Sorry to hear Synology is out of range. I use mine as a VPN as well and it works great.
If you’re not averse to off-the-shelf solutions, Ubiquiti’s EdgeRouter line is great. I previously ran an EdgeRouter Lite (now using an EdgeRouter 4) which runs a Vyatta derivative (which is a Debian derivative). The ERL is a pretty cheap unit and quite performant. It has hardware offload for some things, like some types of crypto (e.g. for IPsec).
There’s an unofficial Wireguard port which I’ve been using for a while and it works great.
I’m not averse to off-the-shelf stuff and I’ve heard good things about the ERL. I’ll keep it in mind, thanks!
I’ve certainly not had any regrets since I switched to EdgeRouter hardware. Before that I had m0n0wall on a Soekris net4501 and pfSense on an ALIX (I forget which board). Both the Soekris and ALIX were pretty underpowered and were fine as basic routers, but anything on top and they suffered.
The ERL and ER4 have been really performant and are quite nice to configure from the CLI (at least I thought so; but then I’ve got JunOS experience and Vyatta largely copied Juniper’s config format).
Nice! Have you ever run a non-stock OS on your ERL, some folks seem to have success getting OpenBSD on there?
OpenBSD runs fine on the ERL. I just wish there was binary patches for octeon.
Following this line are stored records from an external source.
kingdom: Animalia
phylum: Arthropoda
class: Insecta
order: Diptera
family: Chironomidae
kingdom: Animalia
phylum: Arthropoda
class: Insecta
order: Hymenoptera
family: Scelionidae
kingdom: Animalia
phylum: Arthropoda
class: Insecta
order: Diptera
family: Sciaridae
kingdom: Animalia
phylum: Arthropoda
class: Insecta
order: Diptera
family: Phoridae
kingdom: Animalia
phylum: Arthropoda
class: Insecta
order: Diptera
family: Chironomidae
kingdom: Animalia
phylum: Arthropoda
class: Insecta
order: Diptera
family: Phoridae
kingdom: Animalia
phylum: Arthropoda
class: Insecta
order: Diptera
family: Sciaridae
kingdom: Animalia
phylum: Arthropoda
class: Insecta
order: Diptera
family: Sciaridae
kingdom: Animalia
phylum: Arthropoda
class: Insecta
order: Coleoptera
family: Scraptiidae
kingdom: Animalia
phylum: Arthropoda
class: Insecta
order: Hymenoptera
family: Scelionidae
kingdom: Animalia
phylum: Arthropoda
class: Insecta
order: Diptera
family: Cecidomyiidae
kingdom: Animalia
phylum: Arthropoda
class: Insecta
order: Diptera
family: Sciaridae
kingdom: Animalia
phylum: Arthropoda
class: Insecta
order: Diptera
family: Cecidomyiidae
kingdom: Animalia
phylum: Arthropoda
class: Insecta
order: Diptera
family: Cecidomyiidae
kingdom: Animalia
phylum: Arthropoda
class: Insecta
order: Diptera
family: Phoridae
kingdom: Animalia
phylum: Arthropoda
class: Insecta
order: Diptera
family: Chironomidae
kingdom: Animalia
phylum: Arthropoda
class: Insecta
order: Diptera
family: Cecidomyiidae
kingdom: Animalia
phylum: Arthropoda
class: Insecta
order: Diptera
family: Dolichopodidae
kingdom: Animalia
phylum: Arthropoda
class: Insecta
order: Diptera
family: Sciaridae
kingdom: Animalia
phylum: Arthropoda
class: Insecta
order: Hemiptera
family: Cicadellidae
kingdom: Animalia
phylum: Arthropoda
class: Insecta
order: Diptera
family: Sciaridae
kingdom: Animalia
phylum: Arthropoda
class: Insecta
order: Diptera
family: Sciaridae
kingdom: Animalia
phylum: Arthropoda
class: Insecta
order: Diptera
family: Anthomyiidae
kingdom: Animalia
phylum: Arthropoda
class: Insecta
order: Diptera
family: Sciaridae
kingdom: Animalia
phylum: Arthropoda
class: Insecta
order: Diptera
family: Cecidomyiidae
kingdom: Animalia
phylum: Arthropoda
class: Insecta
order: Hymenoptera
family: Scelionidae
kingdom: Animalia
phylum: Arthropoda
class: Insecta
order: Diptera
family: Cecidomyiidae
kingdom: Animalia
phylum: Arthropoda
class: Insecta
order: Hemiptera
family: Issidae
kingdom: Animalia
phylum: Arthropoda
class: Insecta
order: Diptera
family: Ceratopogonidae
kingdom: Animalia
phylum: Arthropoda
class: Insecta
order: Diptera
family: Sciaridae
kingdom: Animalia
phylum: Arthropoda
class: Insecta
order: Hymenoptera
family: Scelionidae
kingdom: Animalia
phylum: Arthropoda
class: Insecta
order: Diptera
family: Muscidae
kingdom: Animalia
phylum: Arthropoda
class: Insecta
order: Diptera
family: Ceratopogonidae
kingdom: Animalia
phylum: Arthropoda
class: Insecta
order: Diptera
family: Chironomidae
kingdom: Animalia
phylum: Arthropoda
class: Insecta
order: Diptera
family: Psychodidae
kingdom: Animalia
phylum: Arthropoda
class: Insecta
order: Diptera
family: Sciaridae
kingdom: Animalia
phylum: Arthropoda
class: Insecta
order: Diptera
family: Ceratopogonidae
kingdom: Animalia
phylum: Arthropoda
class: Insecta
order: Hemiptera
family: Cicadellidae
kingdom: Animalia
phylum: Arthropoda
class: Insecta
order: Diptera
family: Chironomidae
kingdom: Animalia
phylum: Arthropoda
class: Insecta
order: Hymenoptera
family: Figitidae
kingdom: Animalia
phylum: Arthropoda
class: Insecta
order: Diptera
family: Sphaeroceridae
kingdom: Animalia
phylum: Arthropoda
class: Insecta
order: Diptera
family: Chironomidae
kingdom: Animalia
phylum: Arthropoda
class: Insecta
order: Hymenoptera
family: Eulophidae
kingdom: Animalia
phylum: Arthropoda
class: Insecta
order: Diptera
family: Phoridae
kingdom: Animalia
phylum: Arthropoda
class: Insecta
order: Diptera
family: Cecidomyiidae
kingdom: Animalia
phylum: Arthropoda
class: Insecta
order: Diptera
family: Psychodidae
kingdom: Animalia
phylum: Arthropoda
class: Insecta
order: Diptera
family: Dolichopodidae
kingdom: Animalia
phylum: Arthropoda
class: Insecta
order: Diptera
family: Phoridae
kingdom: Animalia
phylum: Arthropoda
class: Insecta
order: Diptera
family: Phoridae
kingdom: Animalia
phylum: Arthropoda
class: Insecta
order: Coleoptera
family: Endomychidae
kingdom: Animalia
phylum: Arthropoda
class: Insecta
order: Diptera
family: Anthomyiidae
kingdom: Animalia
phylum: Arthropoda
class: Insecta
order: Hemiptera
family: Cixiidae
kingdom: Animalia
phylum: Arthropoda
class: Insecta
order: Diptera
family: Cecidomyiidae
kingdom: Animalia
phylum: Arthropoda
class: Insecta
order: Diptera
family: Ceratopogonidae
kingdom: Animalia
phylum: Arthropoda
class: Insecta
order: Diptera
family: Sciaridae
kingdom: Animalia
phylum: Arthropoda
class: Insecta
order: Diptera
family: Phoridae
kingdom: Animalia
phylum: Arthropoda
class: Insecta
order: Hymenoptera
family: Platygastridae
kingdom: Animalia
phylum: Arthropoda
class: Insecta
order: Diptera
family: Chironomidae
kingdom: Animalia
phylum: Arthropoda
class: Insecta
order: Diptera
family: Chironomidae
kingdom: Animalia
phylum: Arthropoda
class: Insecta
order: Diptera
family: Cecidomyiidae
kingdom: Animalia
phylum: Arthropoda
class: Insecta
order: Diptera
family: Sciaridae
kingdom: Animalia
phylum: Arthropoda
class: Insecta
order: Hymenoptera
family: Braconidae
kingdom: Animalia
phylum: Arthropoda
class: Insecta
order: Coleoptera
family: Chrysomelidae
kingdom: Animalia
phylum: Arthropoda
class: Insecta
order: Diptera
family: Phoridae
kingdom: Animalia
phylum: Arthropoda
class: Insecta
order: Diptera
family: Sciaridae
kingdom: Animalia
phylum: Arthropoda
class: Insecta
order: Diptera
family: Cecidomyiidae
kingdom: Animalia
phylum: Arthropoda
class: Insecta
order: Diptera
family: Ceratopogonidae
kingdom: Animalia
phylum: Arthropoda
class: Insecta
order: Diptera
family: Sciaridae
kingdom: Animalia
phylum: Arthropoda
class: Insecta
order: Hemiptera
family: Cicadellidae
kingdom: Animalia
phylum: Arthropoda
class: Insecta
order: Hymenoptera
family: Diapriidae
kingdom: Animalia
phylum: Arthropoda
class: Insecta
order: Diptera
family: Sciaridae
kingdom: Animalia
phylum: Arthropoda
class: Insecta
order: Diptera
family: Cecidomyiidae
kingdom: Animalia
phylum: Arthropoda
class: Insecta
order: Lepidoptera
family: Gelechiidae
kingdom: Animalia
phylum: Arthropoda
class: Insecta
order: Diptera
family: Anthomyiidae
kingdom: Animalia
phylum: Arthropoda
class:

I should have waited and bought an apu2.
Not yet, although now that I’ve got the ER4 I do intend on trying to put OpenBSD on the ERL.
Mikrotik routers are another alternative to Ubiquiti’s EdgeRouter line. The entry level ones are rather cheap and power efficient (10W at max load). They can be a bit of a pain to configure though.
Raspberry Pis have 100Mbit networking.
If you need a decent CPU as well I’d get an Odroid XU4 (those even have gigabit iirc).
I read the question as “I want my 100mbps ethernet link to be the bottleneck instead of than the CPU running the VPN software being the bottleneck”.
So, most or all models of raspberry pi don’t check the box, right?
Anecdotally, I pull 100mbps through wireguard using a Raspberry Pi 3 without issue. As long as you aren’t relying on it for complicated firewall rules you should be fine.
That’s good to know. I have an old raspberry pi at the moment that can’t crack 20mbps through WireGuard. Hence my question :)
Older Raspberry Pis are really slow. Anything that’s not a Pi 3 (or better) won’t work (as you’ve found).
Pi 3 is not very good either (other than the terrible I/O: it doesn’t even support AES instructions!). Try the ROCK64.
I guess wireguard doesn’t use AES
According to this article/post strongly but tangentially related to our topic here, no, wireguard does not use AES.
Wow. Thank you for this data point.
I picked up a Protectli FW4B for use on my home network, which includes VPN use. They seem to be a lesser known brand but it’s been great for me. Ships with no OS and I installed pfSense on it.
Looks like a nice product but it’s out of my budget.